RECORDS FOR THIS TASK
※

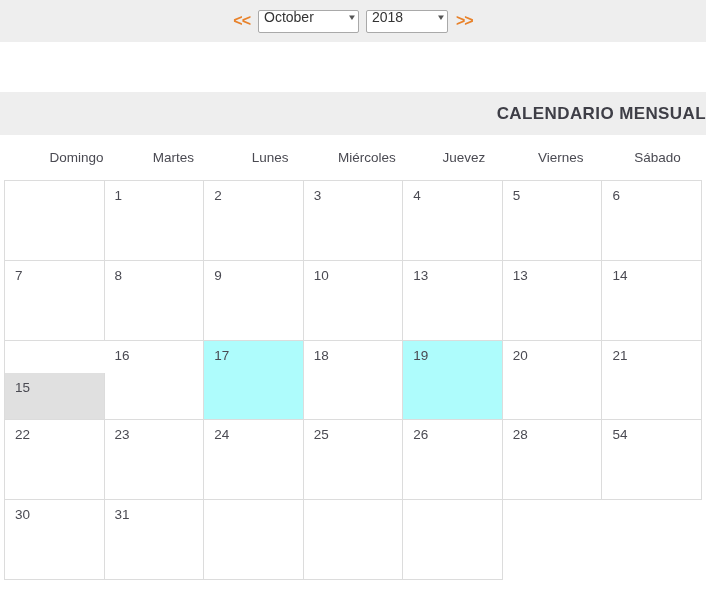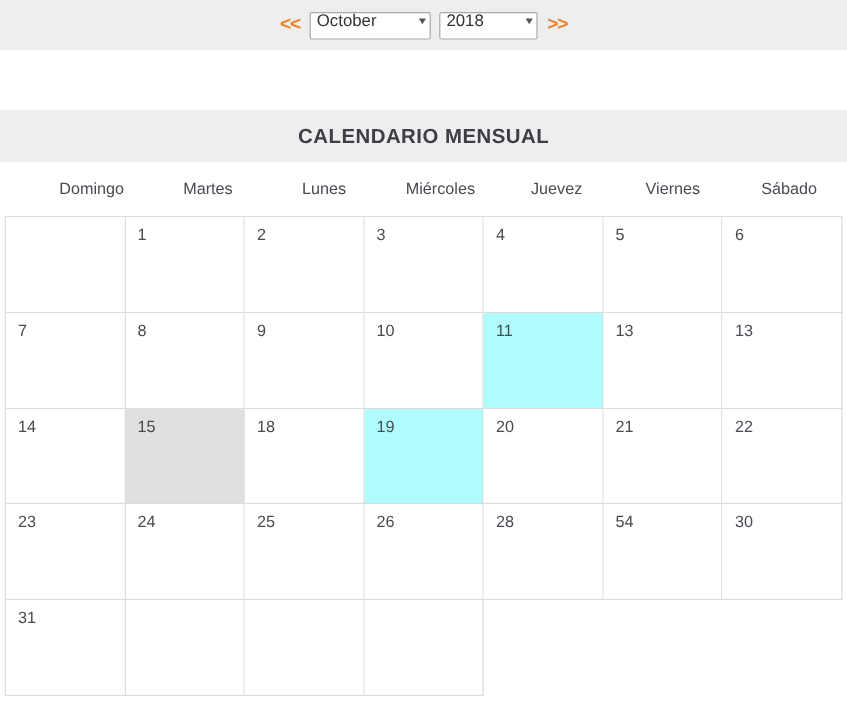"CALENDARIO MENSUAL" .cal-title { justify-content: center -> flex-end }
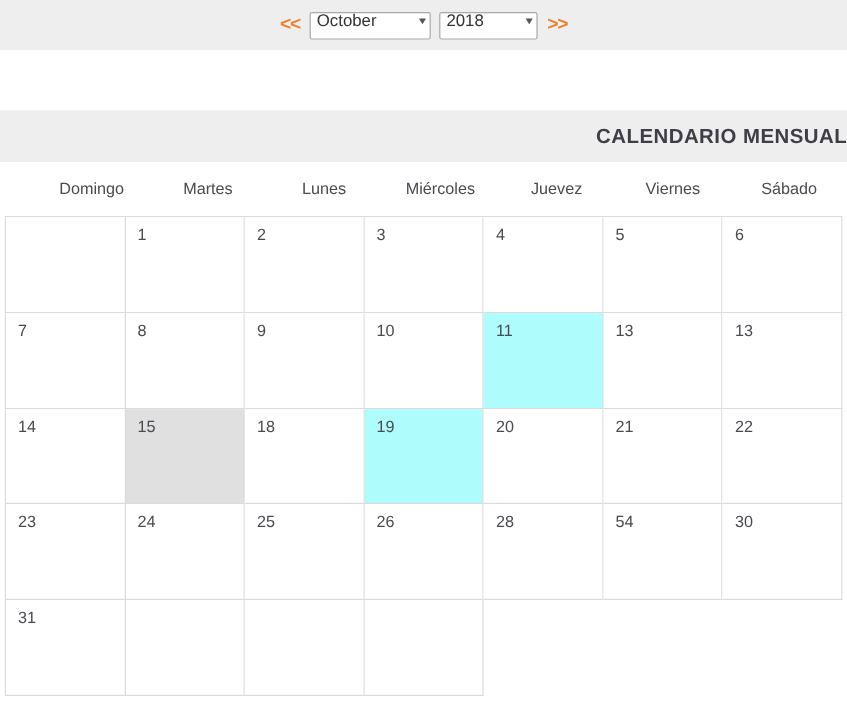"11" div.day-cell { html: <div> <span>11</span> </div> -> none }
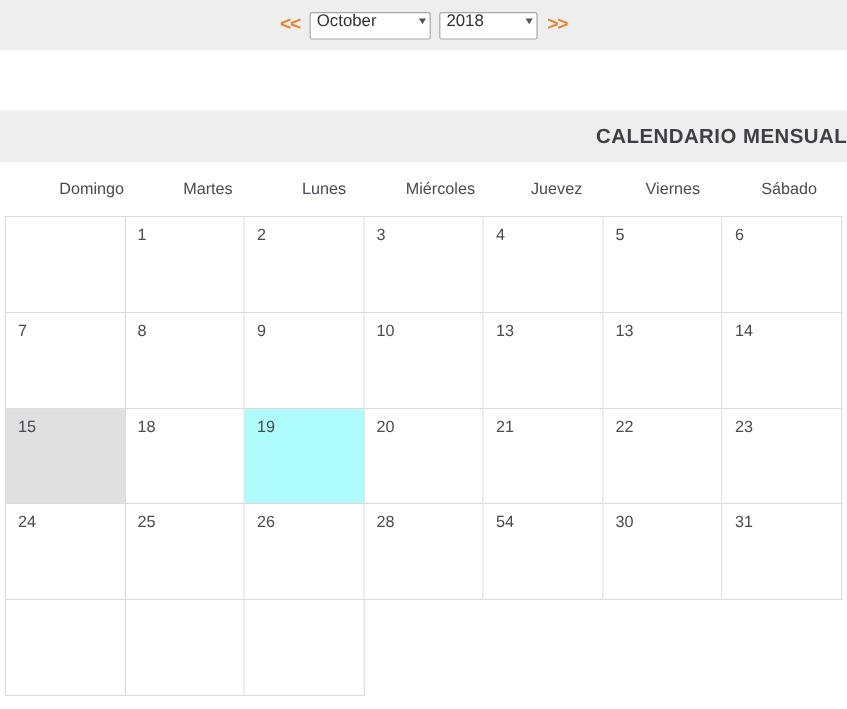"16" div.day-cell { html: none -> <div> <span>16</span> </div> }
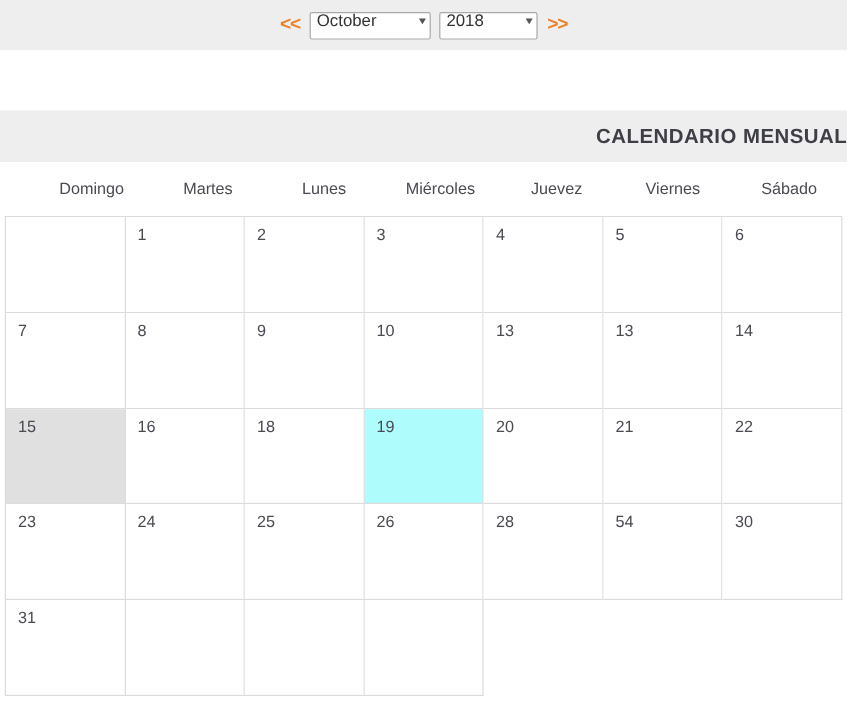"17" div.day-cell { html: none -> <div> <span>17</span> </div> }
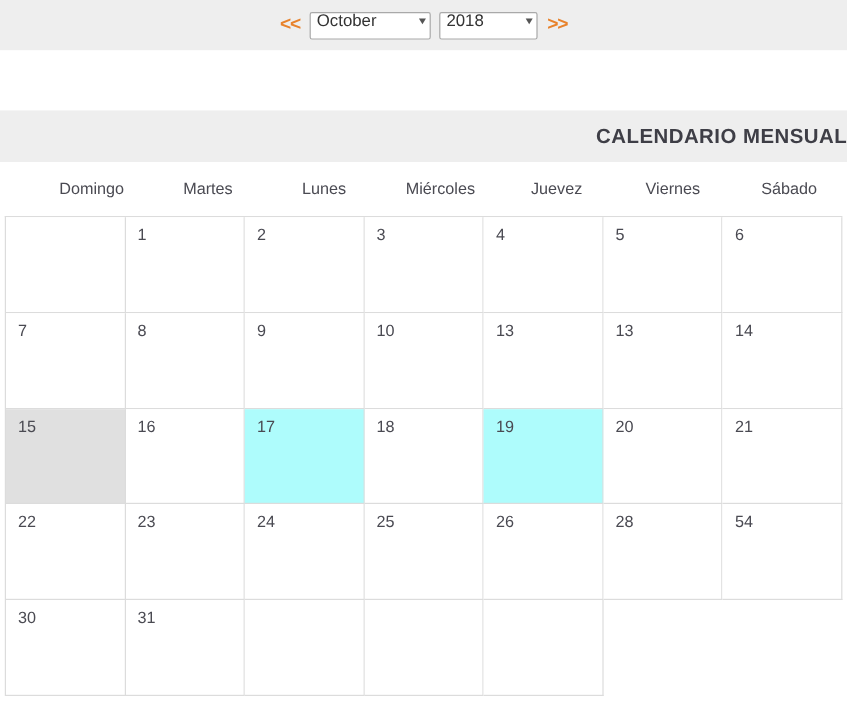"15" .day-cell.today { margin-top: none -> 32px }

※

WHAT NEEDS TO BE DONE
Write the lines from the one containing "-> <div> <span>17</span>" through the end of the data above exactly as they appear, and do not carry over any picture.

FINISHED TASK
"17" div.day-cell { html: none -> <div> <span>17</span> </div> }
"15" .day-cell.today { margin-top: none -> 32px }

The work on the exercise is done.